___ EXERCISE MATERIAL

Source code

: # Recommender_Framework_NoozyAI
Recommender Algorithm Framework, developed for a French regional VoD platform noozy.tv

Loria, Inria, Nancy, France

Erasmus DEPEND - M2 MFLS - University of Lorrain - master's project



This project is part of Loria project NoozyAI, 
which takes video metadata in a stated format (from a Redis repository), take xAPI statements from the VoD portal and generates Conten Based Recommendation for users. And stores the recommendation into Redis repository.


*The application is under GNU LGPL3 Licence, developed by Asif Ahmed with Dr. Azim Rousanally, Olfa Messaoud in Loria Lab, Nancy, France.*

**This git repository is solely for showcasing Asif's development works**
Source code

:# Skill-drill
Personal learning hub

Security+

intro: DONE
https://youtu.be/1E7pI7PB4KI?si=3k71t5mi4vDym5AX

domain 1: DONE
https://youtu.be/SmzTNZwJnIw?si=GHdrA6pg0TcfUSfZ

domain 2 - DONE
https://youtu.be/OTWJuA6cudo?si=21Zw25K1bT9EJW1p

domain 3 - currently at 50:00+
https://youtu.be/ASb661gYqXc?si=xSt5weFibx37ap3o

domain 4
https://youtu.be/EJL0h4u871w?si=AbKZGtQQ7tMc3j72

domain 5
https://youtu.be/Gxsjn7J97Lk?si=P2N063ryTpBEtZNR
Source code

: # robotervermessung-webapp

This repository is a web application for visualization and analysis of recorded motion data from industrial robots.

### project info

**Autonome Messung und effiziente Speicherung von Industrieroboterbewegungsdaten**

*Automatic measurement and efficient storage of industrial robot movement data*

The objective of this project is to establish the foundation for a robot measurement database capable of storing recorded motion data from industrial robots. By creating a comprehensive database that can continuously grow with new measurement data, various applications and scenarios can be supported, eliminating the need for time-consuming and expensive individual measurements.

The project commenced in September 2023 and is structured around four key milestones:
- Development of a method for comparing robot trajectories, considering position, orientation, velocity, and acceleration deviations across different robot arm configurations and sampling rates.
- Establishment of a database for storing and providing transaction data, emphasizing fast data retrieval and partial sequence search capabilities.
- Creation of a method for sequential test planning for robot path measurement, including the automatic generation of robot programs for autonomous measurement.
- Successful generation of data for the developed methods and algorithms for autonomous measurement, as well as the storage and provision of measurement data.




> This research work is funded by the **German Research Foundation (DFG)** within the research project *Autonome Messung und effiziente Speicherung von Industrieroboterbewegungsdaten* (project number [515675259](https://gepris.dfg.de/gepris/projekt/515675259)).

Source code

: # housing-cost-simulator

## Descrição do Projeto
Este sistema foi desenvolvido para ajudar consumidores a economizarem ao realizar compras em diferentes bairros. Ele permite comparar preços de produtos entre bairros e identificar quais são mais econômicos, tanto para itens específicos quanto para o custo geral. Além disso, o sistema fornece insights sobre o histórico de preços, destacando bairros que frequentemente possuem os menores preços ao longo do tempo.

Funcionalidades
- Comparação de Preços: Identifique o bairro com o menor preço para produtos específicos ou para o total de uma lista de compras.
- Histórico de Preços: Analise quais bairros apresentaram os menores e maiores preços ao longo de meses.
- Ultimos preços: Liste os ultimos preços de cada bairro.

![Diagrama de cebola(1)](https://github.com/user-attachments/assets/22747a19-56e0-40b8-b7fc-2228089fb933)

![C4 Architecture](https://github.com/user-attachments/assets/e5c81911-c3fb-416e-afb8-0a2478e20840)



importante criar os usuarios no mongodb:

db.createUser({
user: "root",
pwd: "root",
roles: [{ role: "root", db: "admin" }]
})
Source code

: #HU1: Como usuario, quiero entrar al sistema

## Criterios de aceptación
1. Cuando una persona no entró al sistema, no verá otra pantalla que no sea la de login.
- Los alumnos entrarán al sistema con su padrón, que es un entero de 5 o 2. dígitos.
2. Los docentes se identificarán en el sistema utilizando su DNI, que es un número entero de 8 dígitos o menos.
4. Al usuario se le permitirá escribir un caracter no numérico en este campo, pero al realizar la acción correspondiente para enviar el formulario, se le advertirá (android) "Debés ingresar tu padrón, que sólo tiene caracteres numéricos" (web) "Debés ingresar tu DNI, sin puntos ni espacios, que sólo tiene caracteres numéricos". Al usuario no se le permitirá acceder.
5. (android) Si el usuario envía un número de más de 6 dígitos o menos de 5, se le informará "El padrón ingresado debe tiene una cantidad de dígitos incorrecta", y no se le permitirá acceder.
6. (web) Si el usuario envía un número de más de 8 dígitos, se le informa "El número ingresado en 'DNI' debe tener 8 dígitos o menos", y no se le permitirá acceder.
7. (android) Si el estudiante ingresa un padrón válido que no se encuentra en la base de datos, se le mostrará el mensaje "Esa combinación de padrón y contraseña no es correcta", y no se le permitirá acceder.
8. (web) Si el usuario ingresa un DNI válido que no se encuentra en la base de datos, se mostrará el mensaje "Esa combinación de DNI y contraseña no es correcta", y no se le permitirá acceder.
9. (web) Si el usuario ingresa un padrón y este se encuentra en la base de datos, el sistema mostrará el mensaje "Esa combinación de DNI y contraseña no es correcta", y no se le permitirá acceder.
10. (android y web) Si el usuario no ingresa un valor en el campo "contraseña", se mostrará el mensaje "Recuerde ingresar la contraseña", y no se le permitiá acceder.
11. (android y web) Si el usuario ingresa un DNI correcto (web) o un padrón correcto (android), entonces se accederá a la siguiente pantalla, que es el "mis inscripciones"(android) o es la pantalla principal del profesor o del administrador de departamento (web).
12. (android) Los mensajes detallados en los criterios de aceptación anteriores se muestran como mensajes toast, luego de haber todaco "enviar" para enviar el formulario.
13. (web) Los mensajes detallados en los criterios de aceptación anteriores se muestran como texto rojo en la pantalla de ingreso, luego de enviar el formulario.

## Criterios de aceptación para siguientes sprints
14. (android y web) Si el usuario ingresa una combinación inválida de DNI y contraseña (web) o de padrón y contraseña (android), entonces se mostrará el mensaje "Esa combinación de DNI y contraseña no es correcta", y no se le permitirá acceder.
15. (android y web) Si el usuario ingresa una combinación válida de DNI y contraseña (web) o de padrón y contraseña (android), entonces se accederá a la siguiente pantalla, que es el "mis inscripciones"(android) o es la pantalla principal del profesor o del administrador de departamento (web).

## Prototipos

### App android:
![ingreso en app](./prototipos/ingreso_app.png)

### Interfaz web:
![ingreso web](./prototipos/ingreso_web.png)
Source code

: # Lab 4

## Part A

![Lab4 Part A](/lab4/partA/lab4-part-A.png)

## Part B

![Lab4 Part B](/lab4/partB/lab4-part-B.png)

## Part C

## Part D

______

PROBLEM DETAILS>
Please tally every line of the material above that has the string "root", and write only the total.

TASK SOLUTION>
3